Edward Pelham-Clinton, 10th Duke of Newcastle


Edward Charles Pelham-Clinton, 10th Duke of Newcastle-under-Lyne, known as Edward Pelham-Clinton until November 1988, was an English nobleman, a duke for less than two months at the end of his life, inheriting the titles from a third cousin. He had previously served in the Royal Artillery in the Second World War, during which he was once mentioned in dispatches. He later had a career as a lepidopterist.

Education and career

Pelham-Clinton was the son of Guy Edward Pelham-Clinton, an army officer and a grandson of Lord Charles Clinton, who was a younger son of Henry Pelham-Clinton, 4th Duke of Newcastle. He was educated at Eton and Trinity College, Oxford, and served as an officer in the Royal Artillery during the Second World War, rising to the rank of captain.

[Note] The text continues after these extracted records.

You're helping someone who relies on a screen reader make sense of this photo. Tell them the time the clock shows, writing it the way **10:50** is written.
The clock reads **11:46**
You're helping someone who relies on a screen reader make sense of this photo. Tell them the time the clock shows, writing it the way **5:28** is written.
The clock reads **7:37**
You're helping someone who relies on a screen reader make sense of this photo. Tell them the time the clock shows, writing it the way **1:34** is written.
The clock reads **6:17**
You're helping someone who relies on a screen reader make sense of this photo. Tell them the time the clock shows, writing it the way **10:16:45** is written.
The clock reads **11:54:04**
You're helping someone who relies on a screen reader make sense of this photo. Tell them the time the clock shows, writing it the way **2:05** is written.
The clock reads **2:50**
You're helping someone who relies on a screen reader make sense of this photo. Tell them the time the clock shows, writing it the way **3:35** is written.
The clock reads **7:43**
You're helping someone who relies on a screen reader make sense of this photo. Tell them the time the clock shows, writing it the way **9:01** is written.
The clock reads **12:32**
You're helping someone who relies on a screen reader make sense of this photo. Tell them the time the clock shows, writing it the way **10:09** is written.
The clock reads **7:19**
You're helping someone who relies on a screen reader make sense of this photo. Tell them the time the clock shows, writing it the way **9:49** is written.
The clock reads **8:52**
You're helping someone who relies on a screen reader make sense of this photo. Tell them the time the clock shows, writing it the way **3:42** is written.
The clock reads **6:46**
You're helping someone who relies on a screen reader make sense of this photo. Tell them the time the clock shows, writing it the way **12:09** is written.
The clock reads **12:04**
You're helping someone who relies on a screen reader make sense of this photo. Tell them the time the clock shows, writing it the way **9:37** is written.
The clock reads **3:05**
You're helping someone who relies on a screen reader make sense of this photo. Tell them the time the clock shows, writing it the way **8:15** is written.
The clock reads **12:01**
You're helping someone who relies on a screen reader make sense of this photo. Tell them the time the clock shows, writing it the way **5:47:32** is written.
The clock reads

His younger brother, Alastair Pelham-Clinton, was a Royal Air Force Flying Officer and died in 1943 aged twenty.
An expert lepidopterist, from 1960 to 1980 Pelham-Clinton was Deputy Keeper of the Royal Scottish Museum, in Edinburgh.. He acted as an associate editor of six volumes of the series The Moths and Butterflies of Great Britain and Ireland.

Brief succession to dukedom and earldom

Pelham-Clinton succeeded his third cousin in the earldom and dukedom in November 1988. He died one month and 21 days later, aged 68, unmarried. As all other heirs male from the second duke's line had died, the dukedom became extinct, but his title of Earl of Lincoln was inherited by a very distant kinsman. He left an estate valued for probate at £2,222,203,, and his stated usual abode was Furzeleigh House, Axminster.